6. Put in the blade plugs, but DO NOT glue them in yet. This is a good point to test out the length of the blade in the hilt and to turn it on just to see how it looks.
7. Get as clear a surface as possible on carpet to lay down the cellophane. This is likely not possible so watch for hairs and dusts later.
8. Using the dowel rod in the tube of cellophane and holding the edge of the cellophane firm but not enough to crease it, roll the cellophane to the side to a length just a little longer than you're blade. When laying down it should look kind of like how the toilet paper roll goes over, not under. This keeps it from rolling back onto itself since the cellophane lays flat this way.
9. Cut the cellophane. You won't be able to see what you're doing because of how near invisible it is.
10. Using the dowel rod placed in the center of the edge of your cellophane roll the cellophane perpendicular to the way you unrolled it earlier. This is difficult since the edges hang off the ends of the dowl. DO NOT try and get it tight with the first wrap around, you will just frustrate yourself and get angry. To make the roll smaller than the inner diameter of your tube keep rolling it against the carpet to make it roll down kind of like rolling paper against a table to make it tight. REMEMBER to watch for hairs and dirt as you roll and clean them as you go.

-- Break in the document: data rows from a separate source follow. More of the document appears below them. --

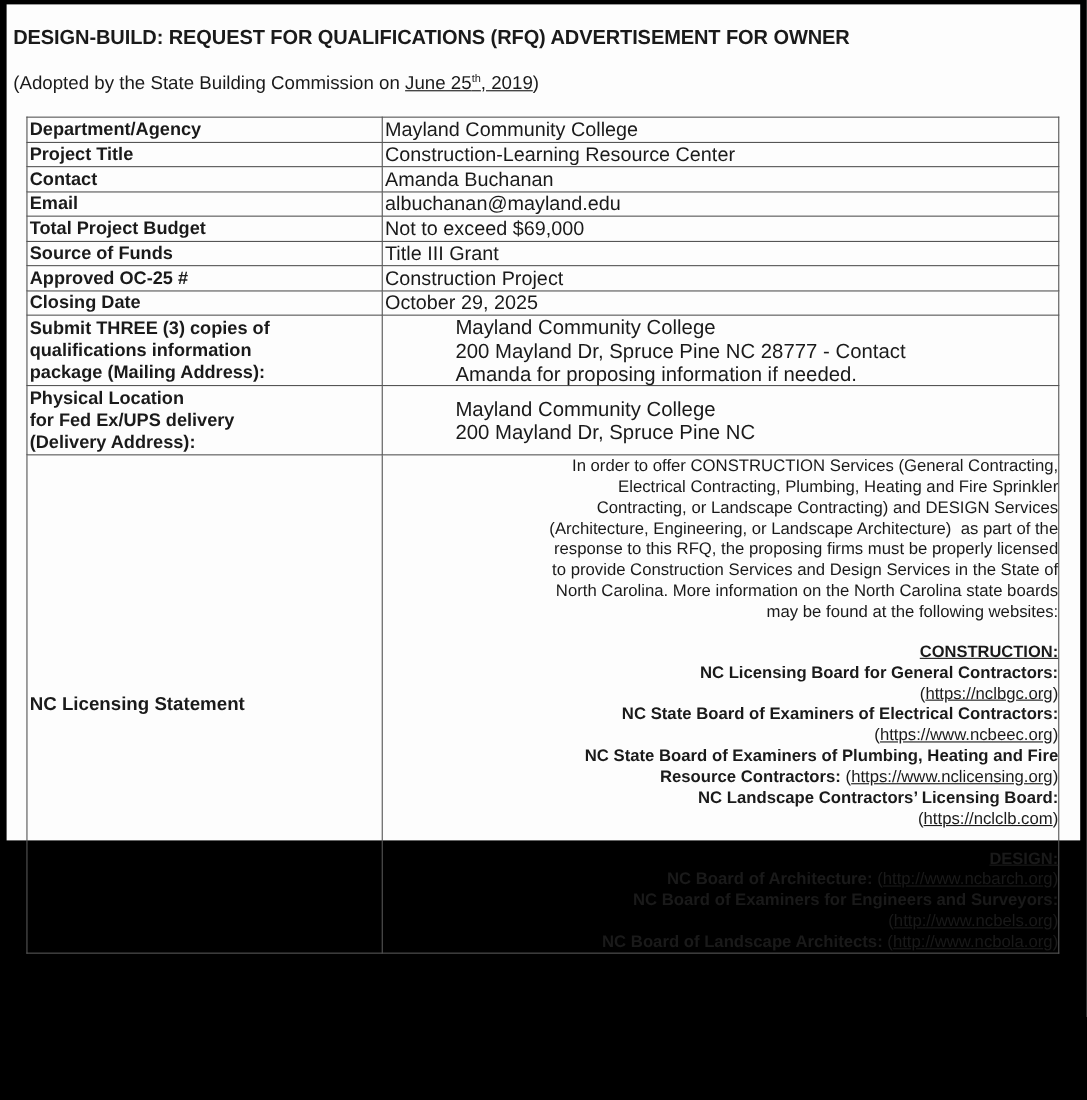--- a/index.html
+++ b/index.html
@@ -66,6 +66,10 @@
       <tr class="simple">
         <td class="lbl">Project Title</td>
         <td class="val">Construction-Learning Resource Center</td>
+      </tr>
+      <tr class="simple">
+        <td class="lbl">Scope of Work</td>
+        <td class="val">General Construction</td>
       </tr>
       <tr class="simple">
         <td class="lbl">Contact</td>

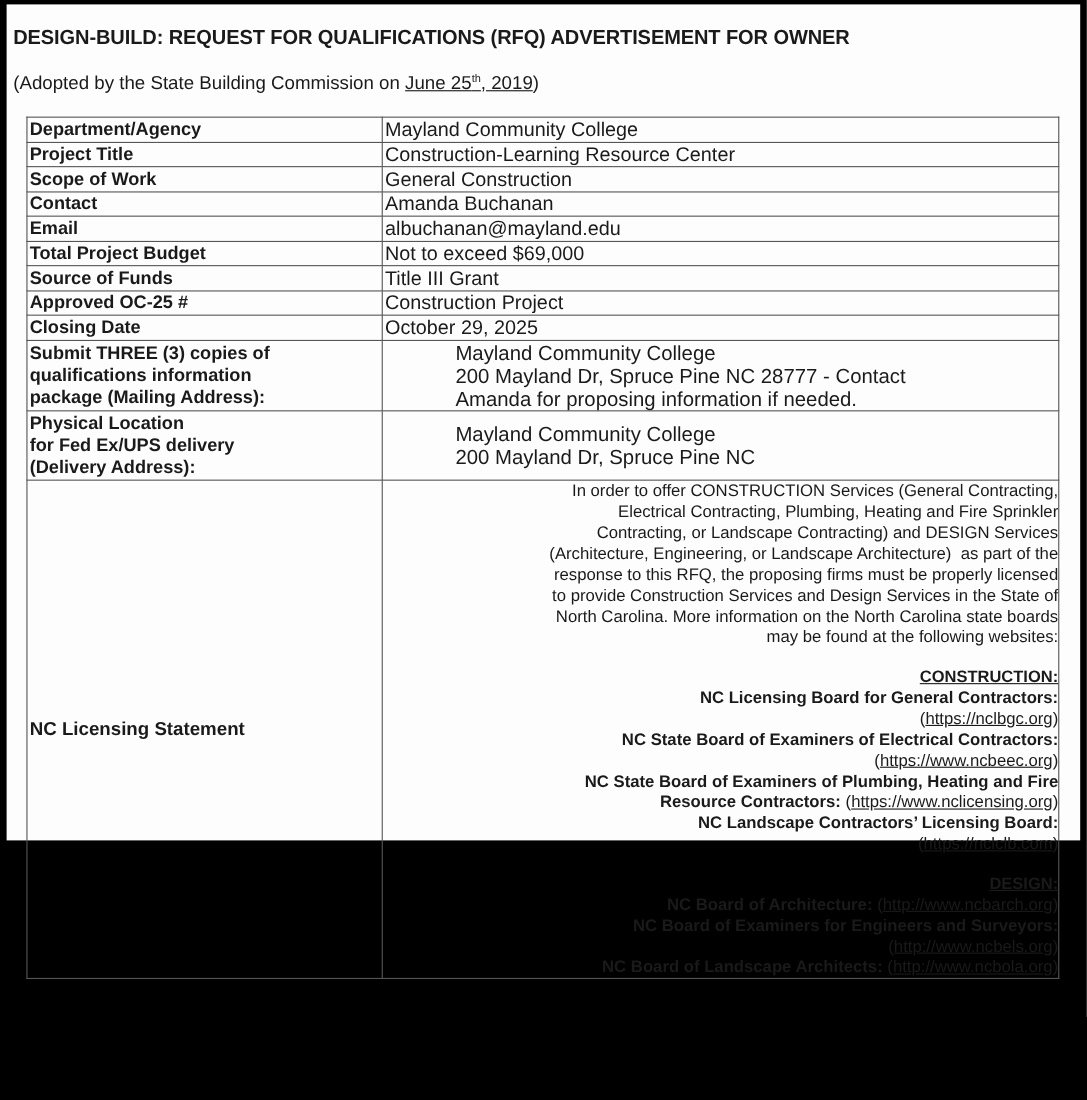--- a/index.html
+++ b/index.html
@@ -143,7 +143,7 @@
           </div>
           <div class="board">
             <div><span class="bname">NC State Board of Examiners of Plumbing, Heating and Fire</span></div>
-            <div><span class="bname">Resource Contractors:</span> (<span class="link">https://www.nclicensing.org</span>)</div>
+            <div><span class="bname">Architects Contractors:</span> (<span class="link">https://www.nclicensing.org</span>)</div>
           </div>
           <div class="board">
             <div><span class="bname">NC Landscape Contractors’ Licensing Board:</span></div>

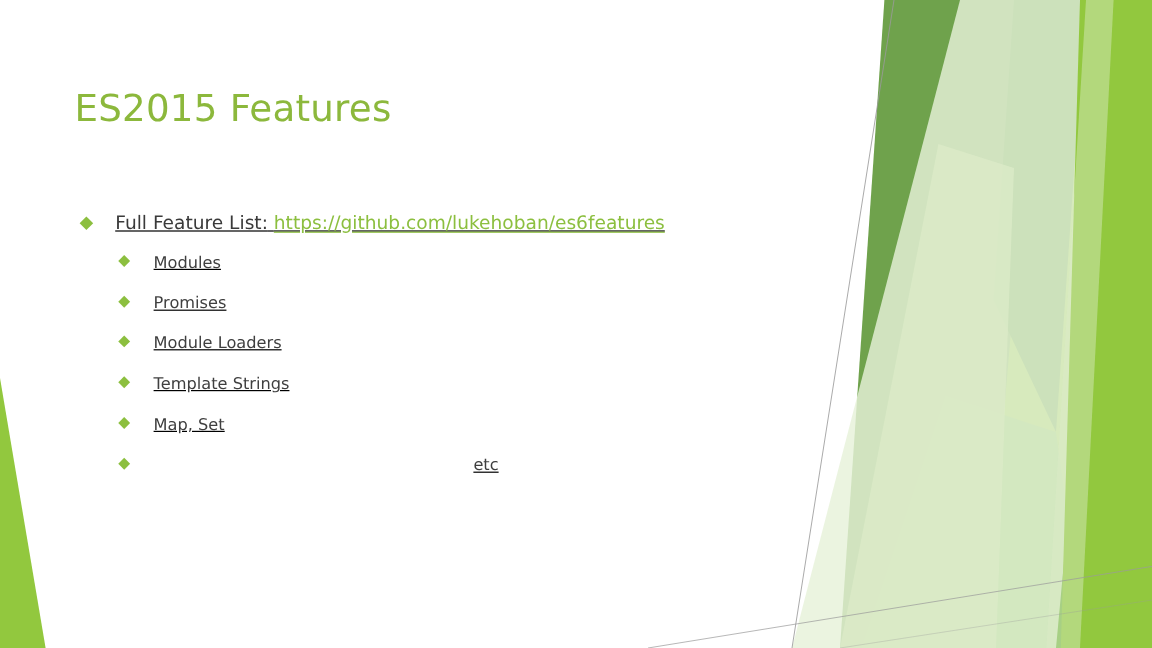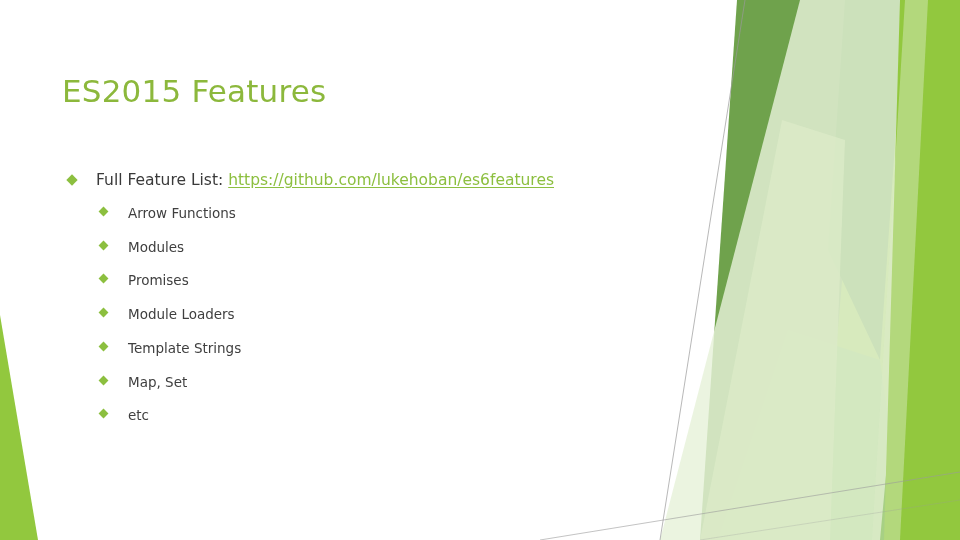--- a/index.html
+++ b/index.html
@@ -49,8 +49,9 @@
   .body-block {
     position: absolute;
     left: 62px;
-    top: 170px;
+    top: 176px;
     width: 620px;
+    text-decoration: underline;
   }
   .lvl1 {
     position: relative;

11. Carefully slide the cellophane into the blade along the floor, then let the dowel fall out. Use your pinky to unroll the cellophane to the edges.
12. Go into a dark room and test the blade. I found that 2 layers of cellophane worked best, but this is to your preference so you may need to repeat steps 8-11.
13. When you have your cellophane to the preferred thickness use your pinky again to tighten the roll and pull it out just a little to cut it and push it back in so none of the cellophane pokes out of the end.
14. With the hot glue gun, secure the cellophane to the blade.
15. Using the edge of your scissors pop the blade plug out.
16. Draw a small bead of E-6000 around the inside edge of the blade.
17. Place the blade plug back in whilst trying to turn it. This will ensure a better seal and more contact for the glue.
18. In the case of the flamberge, mark on the new blade where the bottom of the emitter ring is supposed to be and place it there. If you're working with a normal saber, Just secure it and have fun.